Scène

Dralion : Des chiffres et des jeux

Fierté nationale et entreprise au succès mondial, le Cirque du Soleil présentera très bientôt son tout nouveau spectacle. La troupe fait face à un nouveau défi: exploiter une formule gagnante tout en préservant la valeur artistique. Un beau problème.

Derrière les bureaux du cirque le plus célèbre en Amérique, on peut voir le ciel s’embraser au-dessus du vaste terrain vague où est installé un chapiteau jaune et bleu. Un panorama fascinant, à l’image de cette entreprise fondée en juin 1984 et toujours en expansion. Le soleil n’a pas fini de briller sur cet empire.
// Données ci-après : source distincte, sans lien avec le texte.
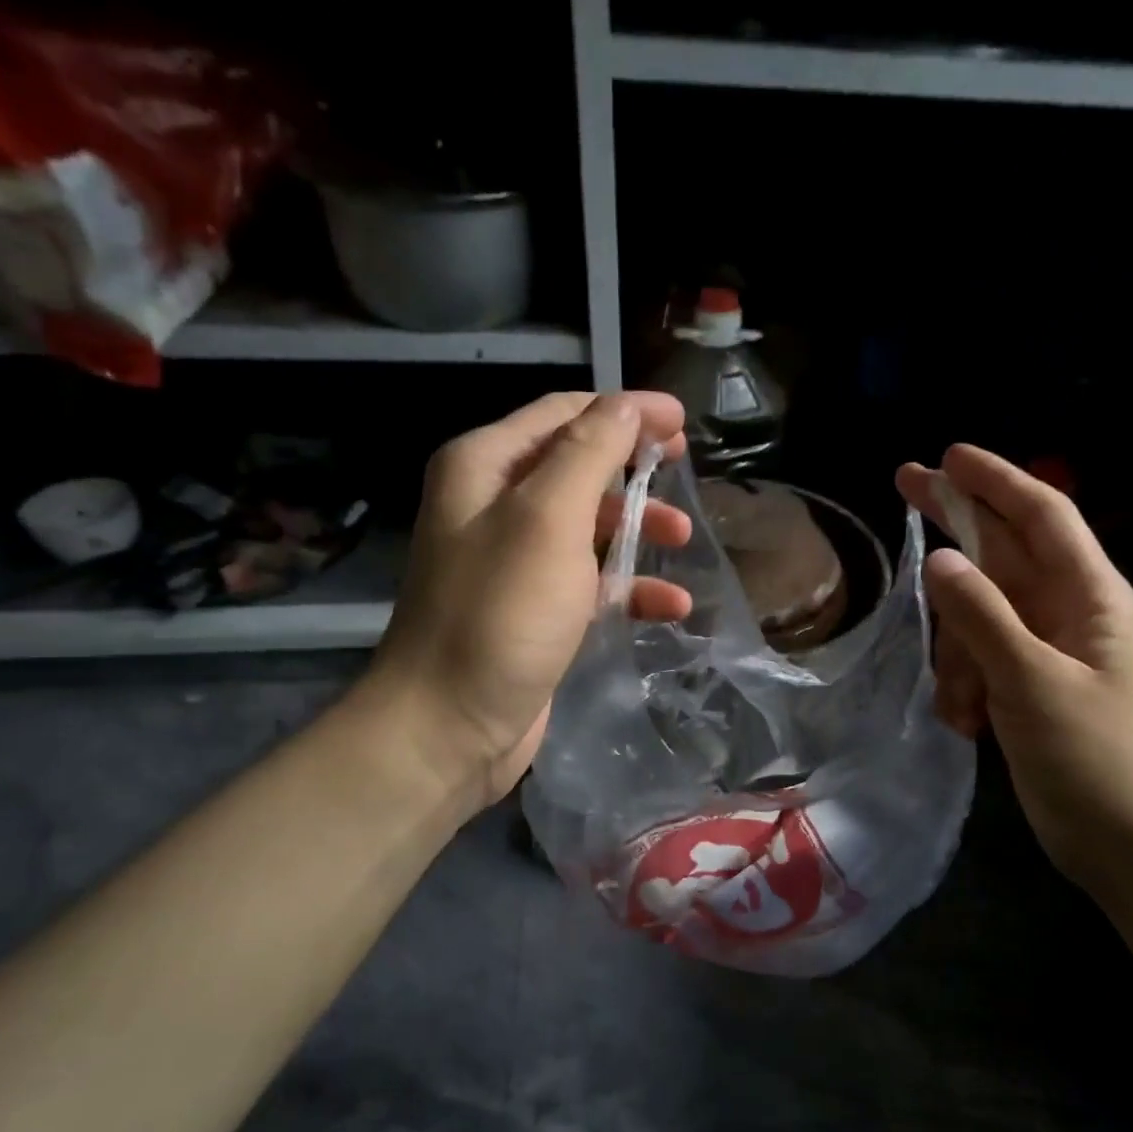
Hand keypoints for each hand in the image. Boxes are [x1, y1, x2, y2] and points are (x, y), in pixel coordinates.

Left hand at [357, 391, 691, 811]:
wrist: (448, 727)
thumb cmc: (500, 614)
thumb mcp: (548, 520)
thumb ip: (589, 453)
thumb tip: (627, 405)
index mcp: (485, 466)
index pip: (564, 414)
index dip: (626, 411)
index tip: (682, 422)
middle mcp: (494, 505)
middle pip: (578, 467)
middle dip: (634, 470)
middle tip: (684, 474)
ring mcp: (515, 562)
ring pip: (590, 526)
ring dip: (638, 529)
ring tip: (683, 541)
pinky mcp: (535, 611)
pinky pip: (591, 582)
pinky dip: (630, 588)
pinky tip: (671, 606)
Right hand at [897, 445, 1132, 889]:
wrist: (1126, 843)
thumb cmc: (1094, 757)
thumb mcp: (1032, 681)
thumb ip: (983, 616)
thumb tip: (939, 558)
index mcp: (1088, 594)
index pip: (1041, 514)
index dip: (995, 479)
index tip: (947, 455)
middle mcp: (1065, 609)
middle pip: (1001, 548)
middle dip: (955, 525)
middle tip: (903, 484)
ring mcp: (1041, 647)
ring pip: (976, 614)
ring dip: (957, 654)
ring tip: (964, 706)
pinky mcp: (1023, 683)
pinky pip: (975, 658)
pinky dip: (962, 684)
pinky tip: (965, 723)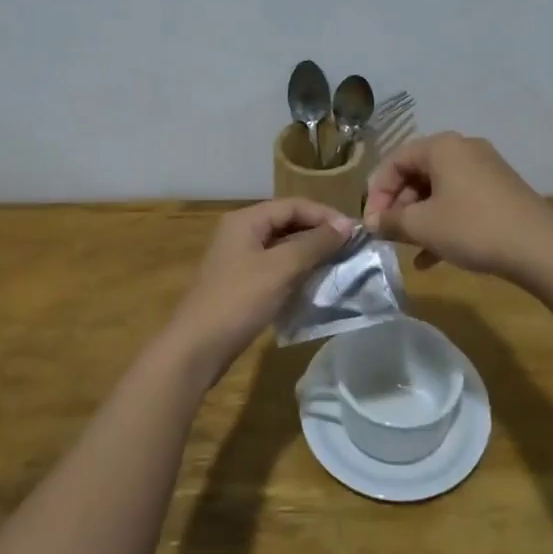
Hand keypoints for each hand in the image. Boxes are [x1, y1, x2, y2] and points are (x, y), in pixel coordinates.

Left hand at [167, 199, 354, 382]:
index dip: (325, 215)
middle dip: (319, 232)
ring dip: (309, 252)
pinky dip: (296, 270)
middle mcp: (240, 232)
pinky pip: (275, 267)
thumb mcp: (281, 268)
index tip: (355, 232)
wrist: (197, 347)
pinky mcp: (240, 283)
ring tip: (338, 264)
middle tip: (350, 248)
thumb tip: (346, 226)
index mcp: (246, 220)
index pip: (293, 205)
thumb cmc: (239, 300)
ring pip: (282, 246)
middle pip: (287, 222)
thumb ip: (315, 244)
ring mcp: (239, 258)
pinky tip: (314, 283)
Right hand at [362, 132, 552, 278]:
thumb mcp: (423, 226)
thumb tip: (371, 223)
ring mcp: (484, 170)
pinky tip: (432, 259)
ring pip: (437, 191)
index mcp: (441, 147)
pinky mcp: (499, 192)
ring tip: (407, 249)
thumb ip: (391, 222)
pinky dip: (442, 223)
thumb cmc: (473, 227)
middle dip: (398, 207)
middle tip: (387, 236)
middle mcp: (463, 150)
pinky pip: (459, 202)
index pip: (394, 161)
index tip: (371, 225)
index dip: (376, 193)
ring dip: (418, 219)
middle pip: (416, 174)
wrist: (541, 248)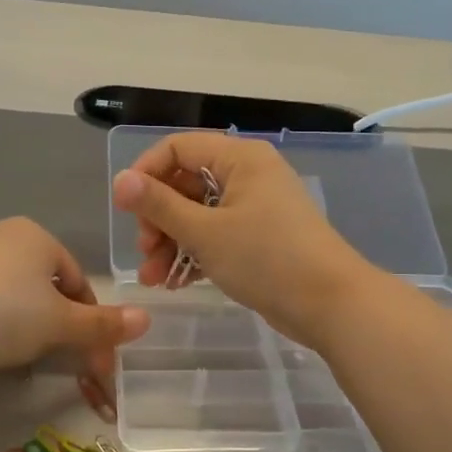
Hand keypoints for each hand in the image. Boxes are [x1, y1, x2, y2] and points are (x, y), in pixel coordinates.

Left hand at [0, 217, 148, 417]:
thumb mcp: (58, 325)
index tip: (89, 358)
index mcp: (37, 236)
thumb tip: (147, 319)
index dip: (89, 320)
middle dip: (55, 323)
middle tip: (53, 360)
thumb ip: (102, 324)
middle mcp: (0, 234)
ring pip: (9, 292)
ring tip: (13, 356)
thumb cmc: (0, 315)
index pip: (77, 280)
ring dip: (21, 323)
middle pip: (44, 285)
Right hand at [111, 133, 375, 348]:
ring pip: (199, 214)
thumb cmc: (266, 258)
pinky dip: (195, 254)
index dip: (146, 173)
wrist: (331, 304)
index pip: (178, 148)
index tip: (126, 208)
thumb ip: (159, 205)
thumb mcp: (204, 232)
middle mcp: (248, 175)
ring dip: (171, 243)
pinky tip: (174, 282)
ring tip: (153, 278)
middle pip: (186, 183)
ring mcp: (256, 208)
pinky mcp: (260, 238)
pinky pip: (217, 236)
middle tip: (145, 251)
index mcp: (239, 159)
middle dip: (158, 218)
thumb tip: (120, 181)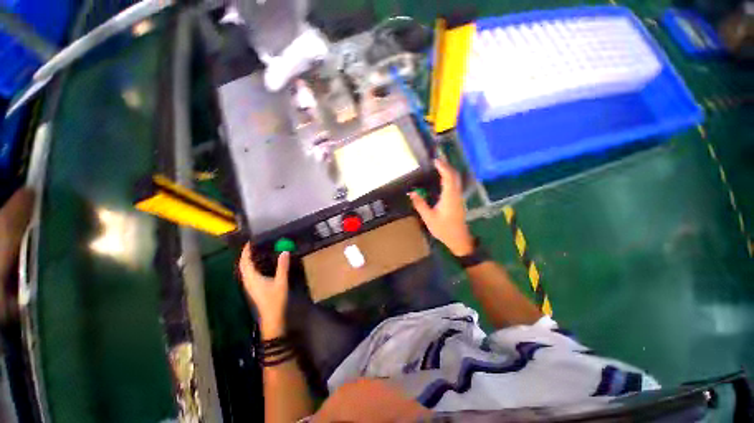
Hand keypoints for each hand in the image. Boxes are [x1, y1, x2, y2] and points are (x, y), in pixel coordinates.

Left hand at [239, 243, 289, 337]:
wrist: (272, 317)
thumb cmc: (275, 299)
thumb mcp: (281, 281)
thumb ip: (283, 266)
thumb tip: (285, 251)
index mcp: (252, 278)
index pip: (245, 262)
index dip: (246, 251)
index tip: (250, 242)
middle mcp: (248, 281)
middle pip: (243, 266)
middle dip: (246, 255)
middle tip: (254, 245)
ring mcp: (250, 286)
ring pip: (245, 270)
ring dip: (248, 261)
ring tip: (256, 253)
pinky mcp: (253, 289)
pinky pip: (249, 274)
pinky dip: (251, 267)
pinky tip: (260, 266)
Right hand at [409, 159, 474, 256]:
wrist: (459, 239)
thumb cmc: (444, 229)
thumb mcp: (428, 218)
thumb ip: (420, 204)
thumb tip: (412, 193)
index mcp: (449, 197)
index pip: (448, 177)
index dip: (443, 167)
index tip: (435, 161)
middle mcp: (456, 195)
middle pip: (454, 176)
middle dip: (447, 166)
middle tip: (436, 162)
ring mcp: (459, 198)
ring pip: (456, 180)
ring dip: (449, 172)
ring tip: (439, 168)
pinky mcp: (458, 201)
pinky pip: (455, 185)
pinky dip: (449, 178)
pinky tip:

La popularité des spectacles du Cirque est telle que les concepteurs et les artistes ne suffisent pas à la demande mondiale.

Lors de la conférence de presse, ce n’était pas le soleil qui surchauffe le grand chapiteau… mais la pression. Il faut dire que les organisateurs ont placé la barre très haut. Dralion, est la 13e création du Cirque en 15 ans _ et la troisième à voir le jour en quelques mois.

Le Cirque du Soleil, l’une des plus grandes fiertés culturelles du Québec _ après Céline Dion mais avant Robert Lepage _, est devenu une big business: 300 millions de chiffre d’affaires par année; entre 1500 et 2000 employés à temps plein ou partiel; huit spectacles qui circulent parallèlement dans le monde et qui font travailler de 500 à 550 artistes. Un journaliste new-yorkais a évoqué la «McDonaldisation du Cirque». La comparaison est douteuse. L’art du cirque ne virevolte pas aussi aisément qu’une boulette. «Nos spectacles sont tous uniques. On ne veut pas cloner, ni même doubler un show», se défend Guy Laliberté. En entrevue, le président-fondateur parle tout de même «de développement international», de «multiplication des nouveaux marchés», de «consolidation», et autres termes a priori pas très artistiques…

On le sait, le Cirque a connu une crise de croissance. Des artistes ont déjà claqué la porte en critiquant l’approche trop marketing des anciens échassiers de Baie-Saint-Paul. Mais d’autres reviennent… Comme Guy Caron, un des fondateurs du Cirque, qui signe ici la mise en scène de Dralion. (L’habituel metteur en scène, Franco Dragone, vient de réaliser le film Alegria et le spectacle à Orlando.)

Théâtre du monde
Dralion effectuera une tournée nord-américaine de 17 villes, étalée sur trois ans. En tout, la troupe donnera plus de 1000 représentations pour un total possible de 2 500 000 spectateurs (le tiers de la population québécoise!).
En matière de cirque, «l’important, c’est le visuel, le mouvement», et non les mots pour le dire. Guy Caron s’est d’ailleurs entouré d’une équipe de concepteurs parmi les meilleurs du milieu théâtral: François Barbeau, aux costumes; Stéphane Roy, à la scénographie; Michel Beaulieu, aux éclairages. Ces artistes qui travaillent pour la première fois avec le Cirque sont emballés par ce nouveau défi ainsi que par les moyens dont ils disposent, comparativement aux maigres budgets des compagnies de théâtre.

Au fond, ce recours aux habitués de l’art dramatique n’a rien de surprenant: la théâtralité ayant toujours été la marque des spectacles du Cirque du Soleil. Les concepteurs travaillent donc dans un univers à la fois étranger et familier.

Dralion se veut une contraction des mots «dragon» et «lion», respectivement les symboles de l’Orient et de l’Occident. Pour Guy Caron, également fondateur de l’École Nationale du Cirque de Montréal, Dralion sera «un spectacle fin de millénaire qui permettra un croisement des influences du cirque oriental et occidental». Cette fusion de deux mondes, l’Est et l’Ouest, se fera autant dans les thèmes abordés que dans le va-et-vient sur la piste. Parmi les 54 artistes en provenance de neuf pays, on retrouve 35 acrobates chinois. Tout cela dans un désir perpétuel de «recherche d’harmonie entre l’humain et la nature». Beau programme.